大島はこう強調する。彼女らが収集した情報や、消費者目線の感性を製品づくりに生かした例も少なくない。たとえばシャンプー類の詰め替え容器は、濡れた手でも使いやすいように年々進化しているが、その際に意見を真っ先に求められるのは、生活者コミュニケーション部の面々だ。

それだけではない。新製品を発売する際には、電子化してからでも30年分になろうかという過去のクレーム情報を分析し、たとえば使用法のうち消費者からの誤解を招きそうな部分など細かい問題点を徹底的に洗い出す。発売前に、クレーム内容のなんと8割については“想定問答集”ができあがっているという。

スタッフが困っていそうだと気づいたら、呼びつけるのではなく、すぐにそばへ寄って行き声をかける。

スタッフが困っていそうだと気づいたら、呼びつけるのではなく、すぐにそばへ寄って行き声をかける。

とはいえ、仕事の基本は消費者と直に対話をすることだ。想定していなかった問題が発生することも少なくない。何人もの部下を指揮するチームリーダークラスでさえ、たった一言のクレームで心の中が真っ暗になり、仕事を続ける自信を失ってしまうこともあるという。

そんなとき、すっと寄ってきて「辞めたくなっちゃったでしょう?」と慰めてくれる上司がいたら、どんなに心強いことだろう。

「私を含め、ここにはストレス耐性の強いスタッフが多いのですが、それでも、参ってしまうこともあるんです。そのサインを見逃さないようにしています」

あくまでもにこやかに、大島はいう。自身のクレーマー体験については「覚えていないんですよ」と受け流すが、「一言」の怖さを十分に承知しているからこそ、うつ状態に陥りそうな部下を察知し的確にフォローできるのである。

大島は85年秋の中途採用で花王の生活科学研究所に入り、以来、消費者対応の部署でクレームや意見を受け止め続けてきたスペシャリストだ。
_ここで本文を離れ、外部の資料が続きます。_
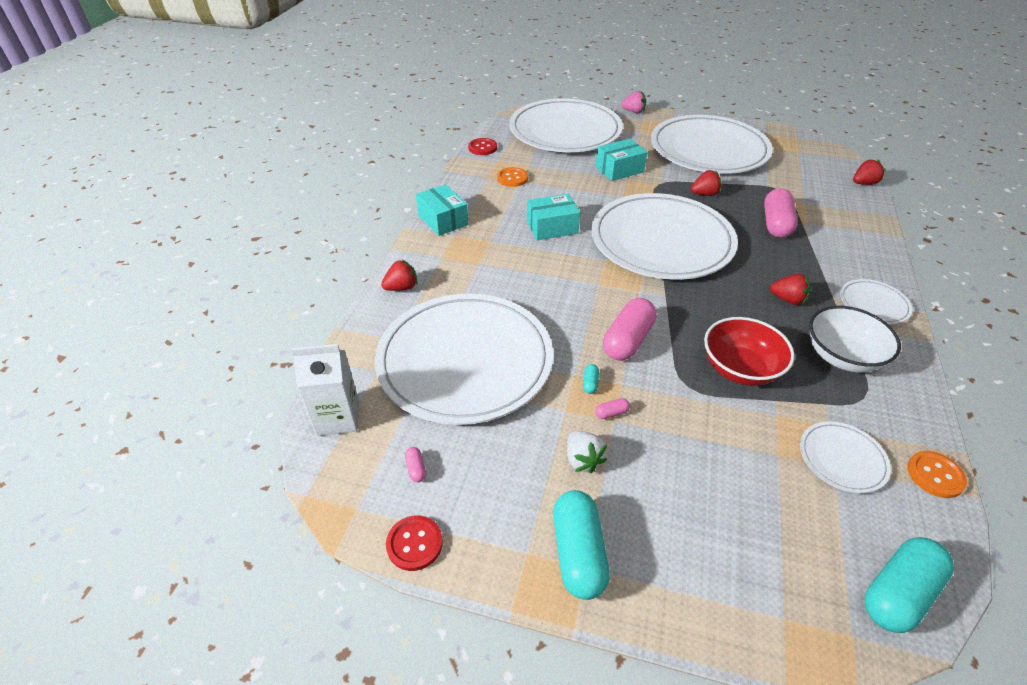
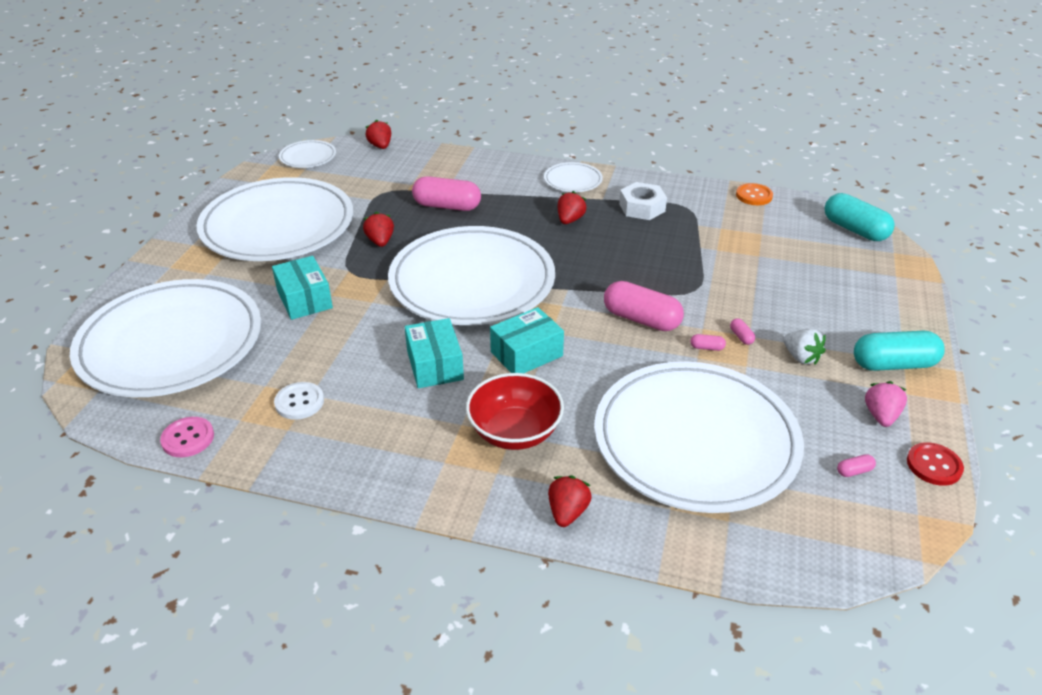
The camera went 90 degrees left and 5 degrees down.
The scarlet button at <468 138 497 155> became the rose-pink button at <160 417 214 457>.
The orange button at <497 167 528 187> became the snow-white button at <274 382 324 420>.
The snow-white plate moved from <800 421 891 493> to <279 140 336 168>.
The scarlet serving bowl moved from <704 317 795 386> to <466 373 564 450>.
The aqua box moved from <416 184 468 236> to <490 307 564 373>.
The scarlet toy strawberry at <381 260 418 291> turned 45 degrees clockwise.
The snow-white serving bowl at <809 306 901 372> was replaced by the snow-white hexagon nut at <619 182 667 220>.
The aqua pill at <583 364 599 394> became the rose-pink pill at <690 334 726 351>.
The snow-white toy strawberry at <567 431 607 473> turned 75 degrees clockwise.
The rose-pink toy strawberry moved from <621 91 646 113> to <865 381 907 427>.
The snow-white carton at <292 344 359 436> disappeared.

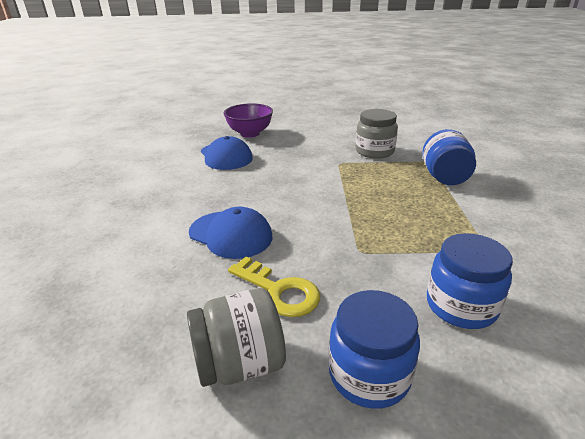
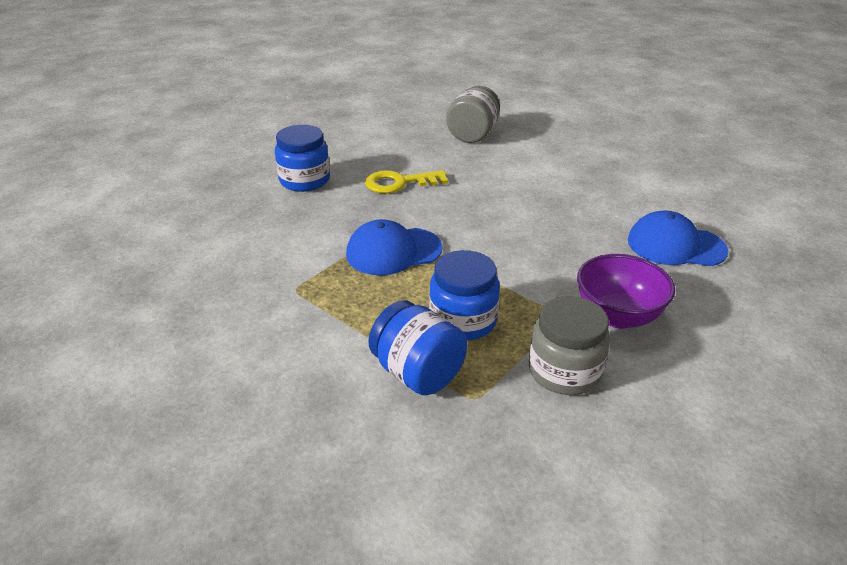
The camera went 130 degrees right and 5 degrees up.
The royal blue baseball cap moved from <189 207 273 259> to <346 219 443 275>.
The royal blue preserve jar moved from <427 233 513 329> to <429 250 500 341>.
The ash-grey preserve jar moved from <187 288 286 387> to <446 86 500 143>.
The royal purple serving bowl moved from <224 103 273 138> to <577 254 675 329>.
東京・杉並で生まれ育ち、お茶の水女子大で化学を専攻したあと企業や大学で医療機器の開発に当たったが、夫の転勤で大阪へ移り、いったんは退職し家庭に入った。環境問題に心を痛めていたこともあり、専業主婦だった2年の間に、できたばかりの消費生活アドバイザーの資格をとる。

「私はラッキーなんですよ(笑)。ちょうど東京へ戻った年に、消費者問題に関心のある人にはたいへん有名だった生科研が中途採用を始めました。私は社会人としてはブランクがあるので、本来は不利だったはずですが、このとき採用されたのは、たまたま医療関係の経験者ばかり。つまり前職が生きたんです」

だから「ラッキー」だという。大島は常に前向きなのである。